From: Tim Bray <tbray@textuality.com>
Date: Sun, 02 Jun 2002 21:30:48 -0700
To: Martin Duerst <duerst@w3.org>
Cc: www-tag@w3.org, w3c-i18n-ig@w3.org
Message-ID: <3CFAF0F8.5060606@textuality.com>
Martin Duerst wrote:

> Here is my input on the issue of URI/IRI equivalence, for
> your consideration. This is a very important issue for IRIs.

Thank you Martin.  I just spent a lot of time reading the IRI draft and 
then Martin's email.  It would be awfully nice if draft-duerst-iri-xx.txt:

(a) were available in HTML so you could print it on a modern printer 
with correct page breaks
(b) contained some more examples.  I'm serious about this: I think no 
further drafts on this topic should be taken seriously unless they 
contain a lot of examples of what the various constraints mean.

Having said that, as Martin points out

> The core choices from the view of IRIs are:
> 
> a) 'character-by-character equivalence'
>    (taking a %hh-escaping as three characters)
> b) '%hh-escape equivalence' (equivalencing %hh-escape
>    sequences with the characters (based on US-ASCII/UTF-8)
>    they stand for (except for reserved characters!)

On the face of it, (b) seems like the only sensible thing to do (among 
other things /%ba%be better be the same as /%BA%BE)... I'm feeling 
stupid; I'm sure I'm missing something because Martin isn't jumping up 
and down saying "do it this way!"  He seems to favor it, but he's being 
very careful... why?

Hmm

  http://example.com/a%2fb

is not the same as

  http://example.com/a/b

which is I assume why (b) says "except for reserved chars".  So what 
other gotchas are there?

As for the following four paragraphs, I'm sorry, I just don't understand 
them without some examples to make the issues (whatever they are) 
concrete.  If I'm dragging down the average level of insight in this 
discussion by being dense on this, I apologize, but in this case I 
regard myself as a proxy for the non-URI/i18n-guru who will have to 
fight through this.

> The difference is more important for IRIs because the mapping
> from IRIs to URIs is based on (UTF-8 and) %hh-escaping. Because
> some protocols/formats/APIs will support IRIs whereas others
> (older/lower level) may not, having both escaped and unescaped
> versions of the same IRI is probably more frequent than for
> URIs (where %7E / ~ is the only example I have seen).
> This is a strong argument for %hh-escape equivalence.
> 
> Because conversion from a URI to an IRI is not guaranteed to succeed,
> and even if it succeeds, is not guaranteed to produce the correct
> result (i.e. the original characters), it is important to convert
> from IRIs to URIs as late as possible.
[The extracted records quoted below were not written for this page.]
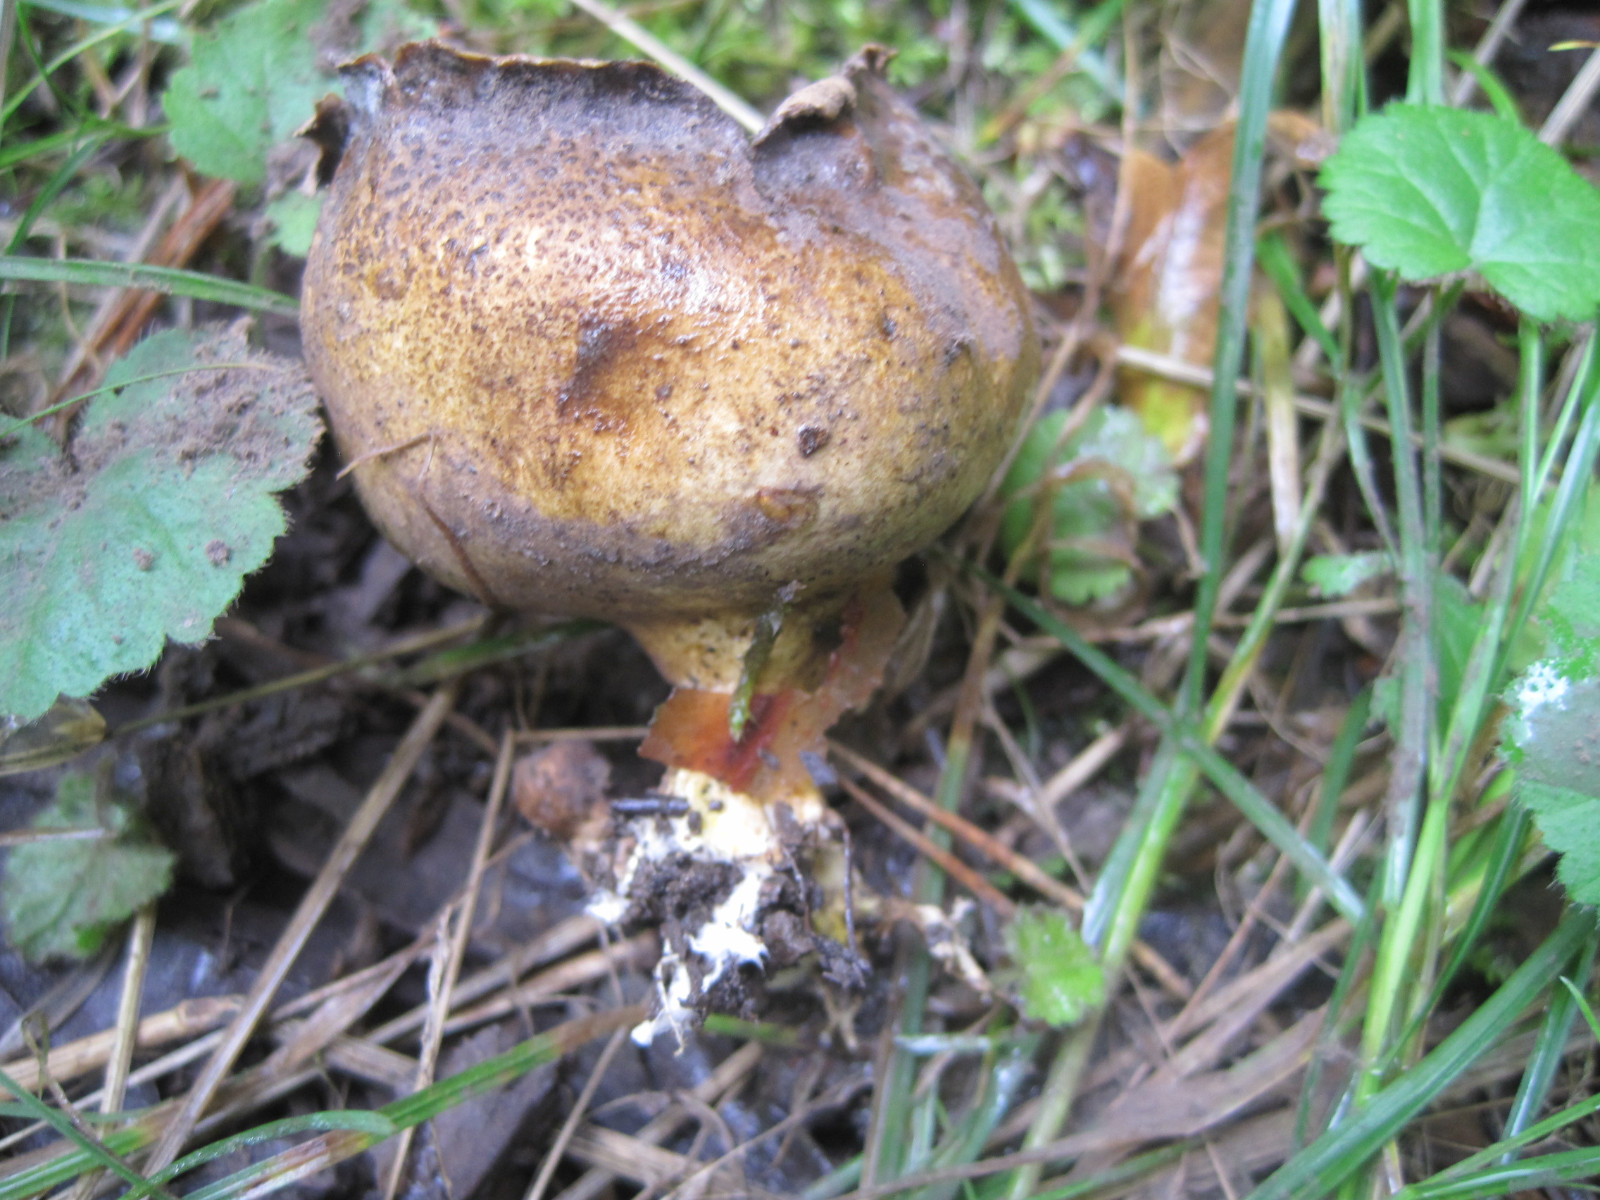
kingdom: Fungi
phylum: Basidiomycota
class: Agaricomycetes
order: Boletales
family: Sclerodermataceae
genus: Scleroderma
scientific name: Scleroderma verrucosum
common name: stilket bruskbold
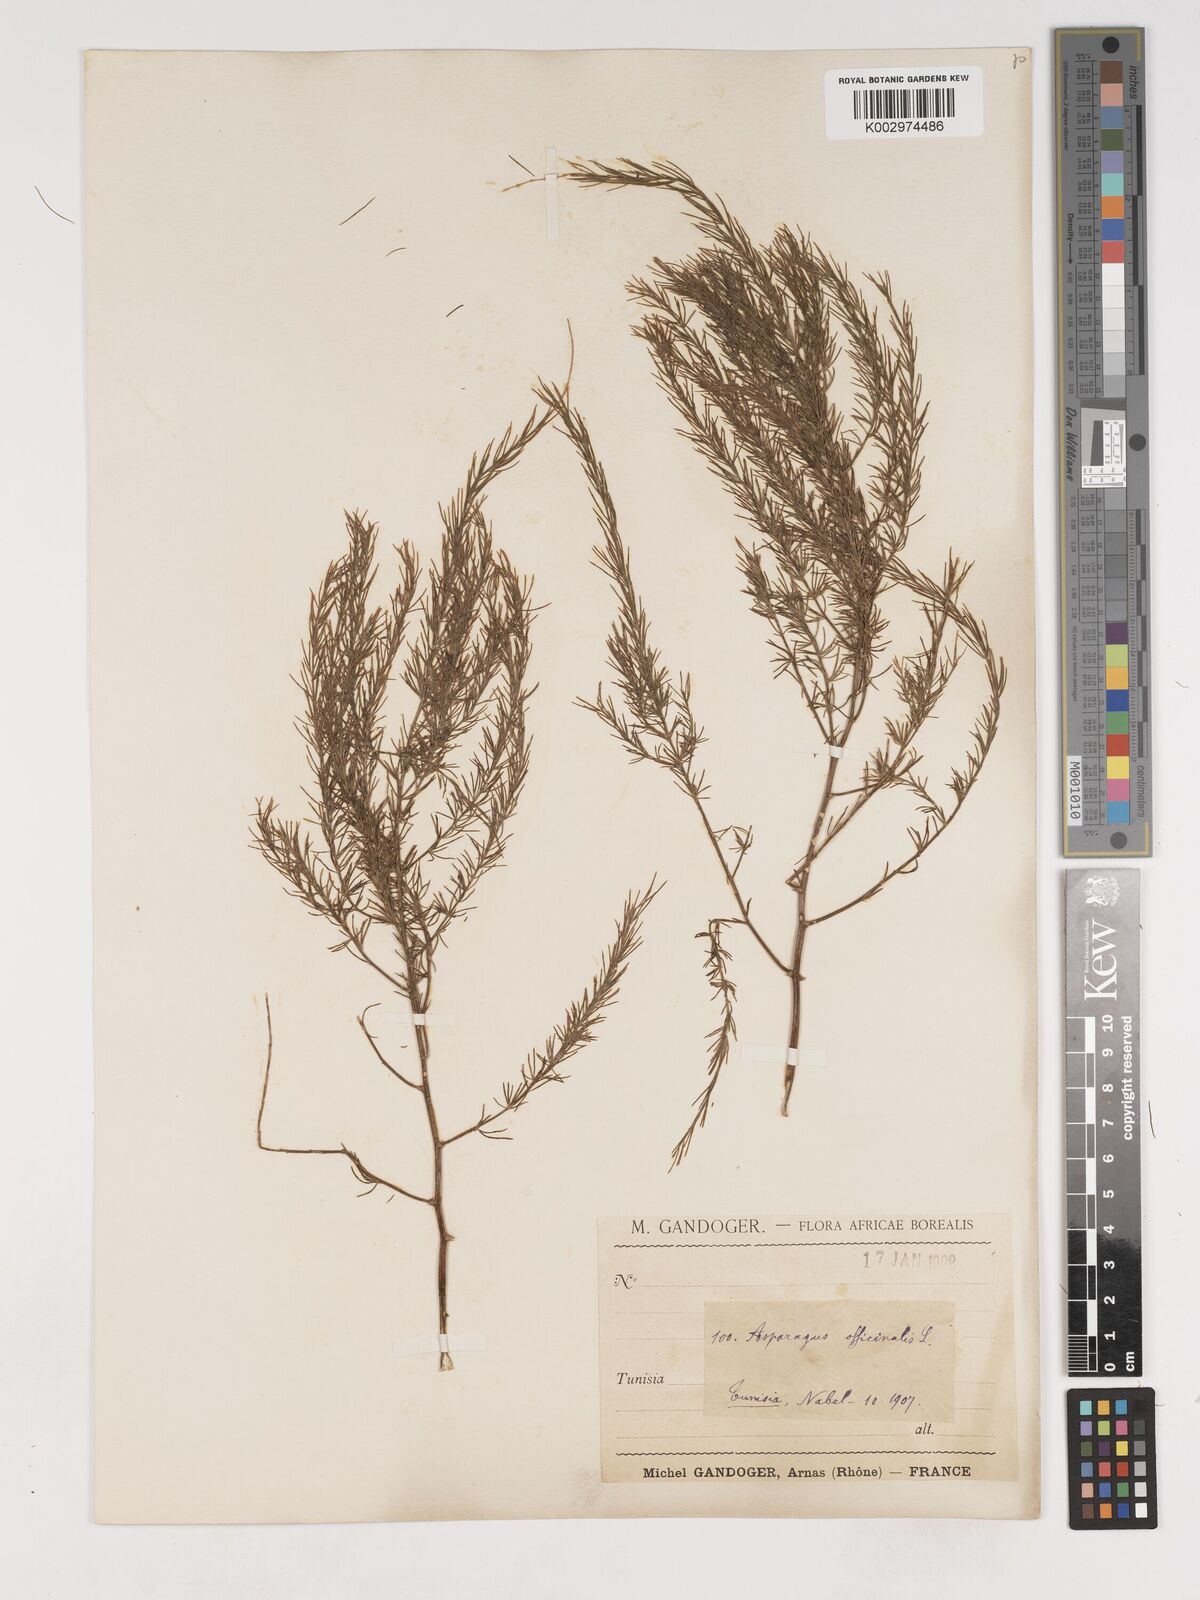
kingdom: Plantae
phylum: Tracheophyta
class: Liliopsida
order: Asparagales
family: Asparagaceae
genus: Asparagus
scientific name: Asparagus officinalis
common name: Garden asparagus
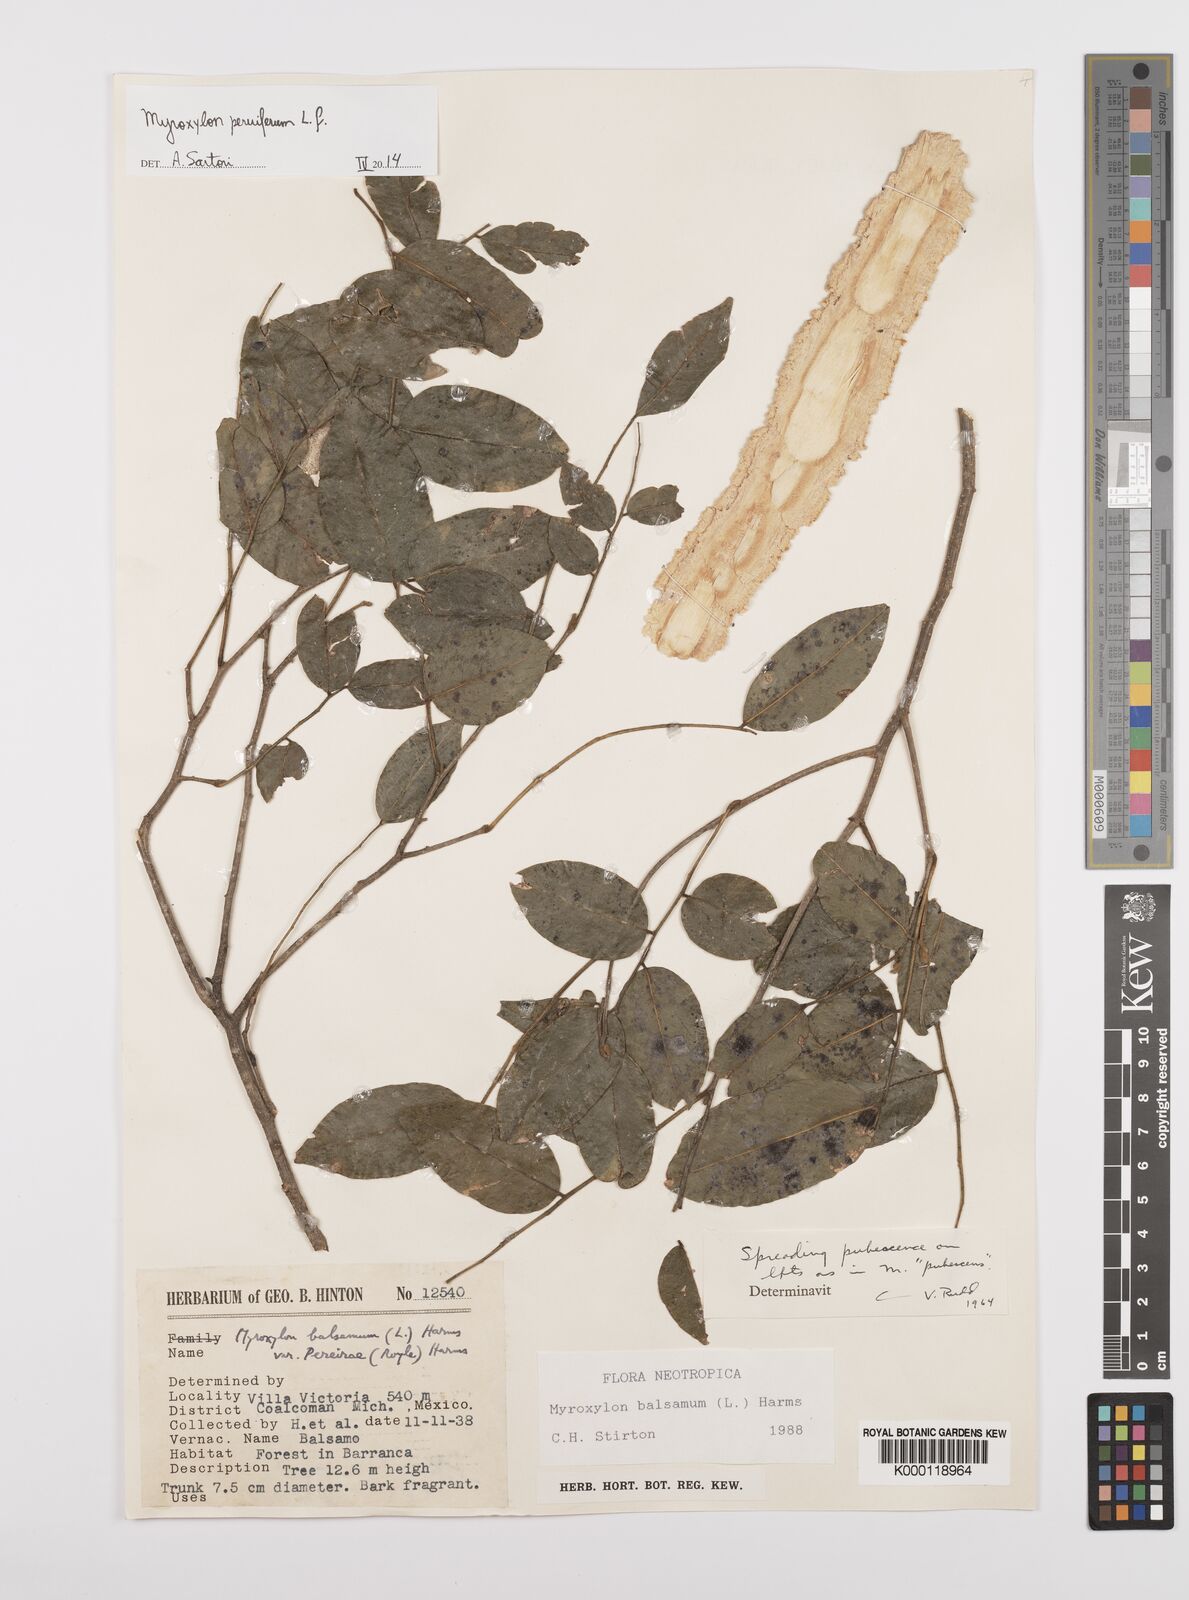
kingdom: Plantae
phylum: Tracheophyta
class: Magnoliopsida
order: Fabales
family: Fabaceae
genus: Myroxylon
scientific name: Myroxylon balsamum
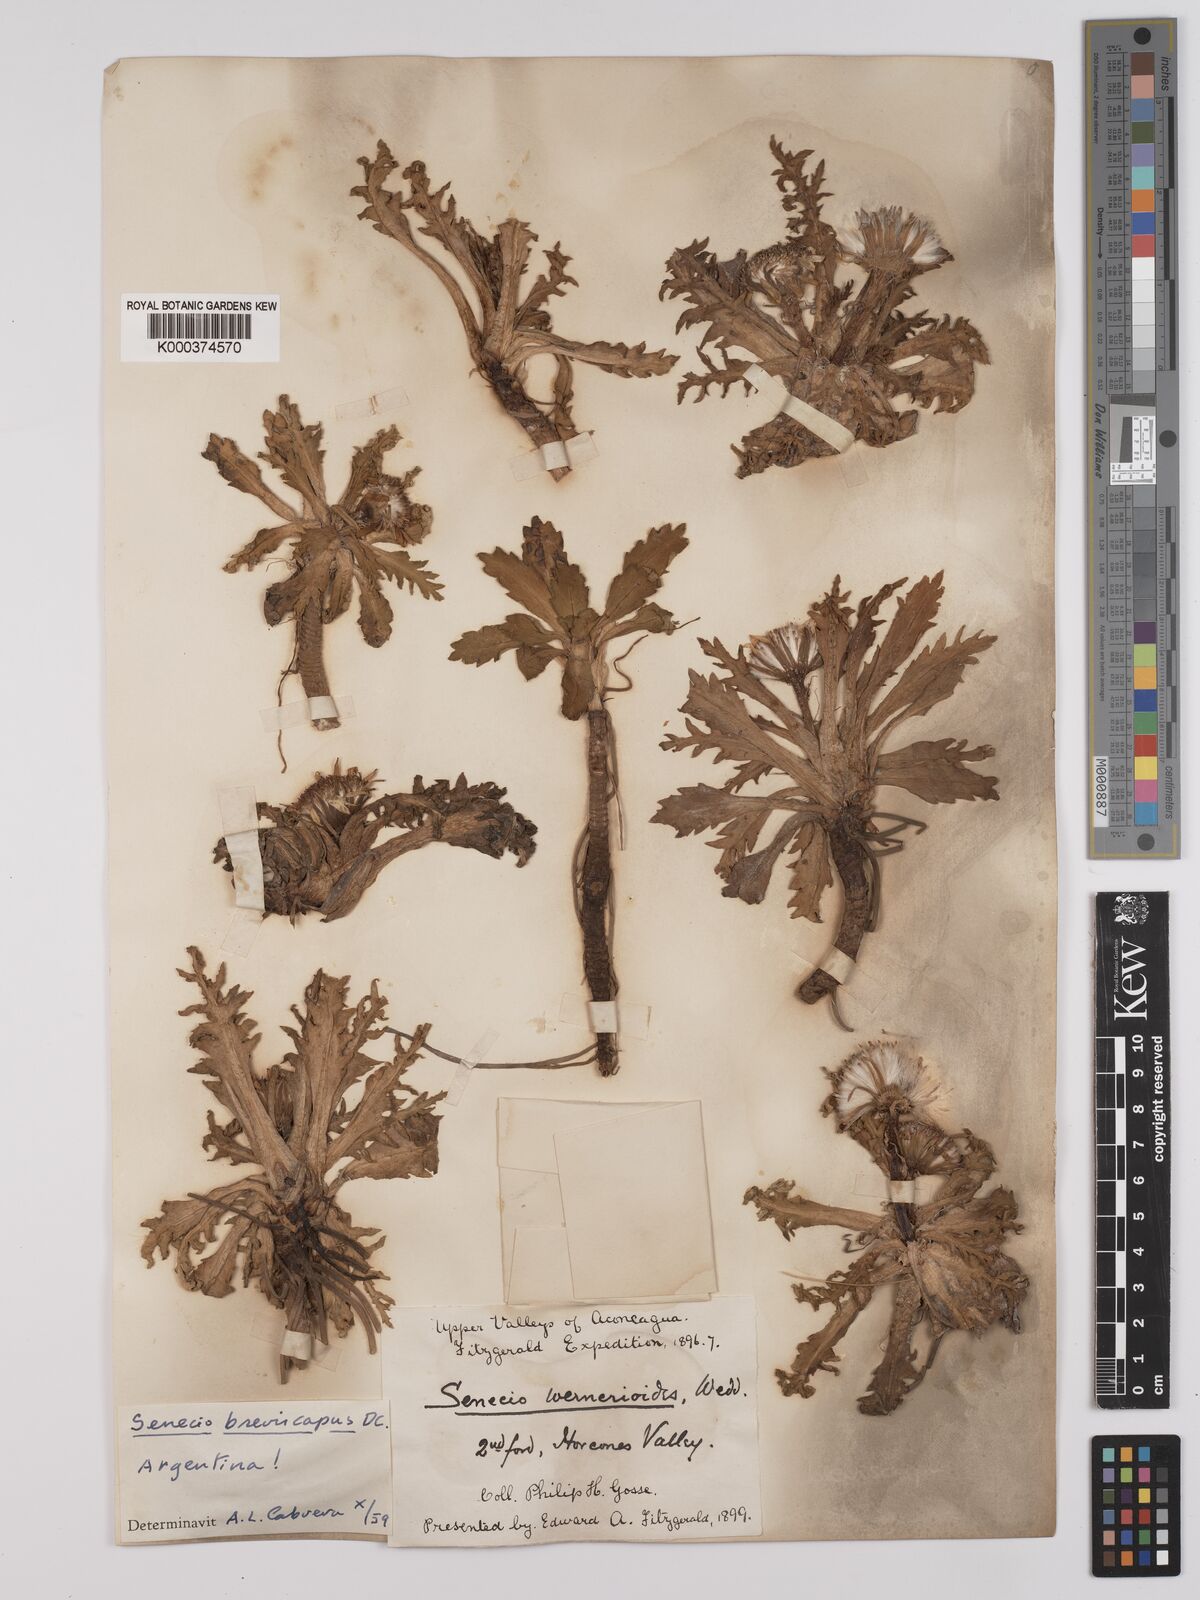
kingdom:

For %hh-escape equivalence,
> this means that %hh-escaping is only done for the actual comparison,
> but that the original IRI is always retained. This would need a
> certain amount of resources (time or space).
> 
> The argument has been made that using character-by-character equivalence
> would create strong pressures to not convert from IRIs to URIs prematurely,
> which would be a good thing. It is difficult to judge whether this will
> be the case; if things go well, it may indeed provide desirable
> reinforcement, but if things go wrong, it may create additional confusion.
> 
> It is thinkable to specify IRI equivalence by specifying character-by-
> character equivalence for ASCII characters, and %hh-escape equivalence
> for non-ascii characters. But the chance that this gets implemented
> is probably very low.
Received on Monday, 3 June 2002 00:31:40 UTC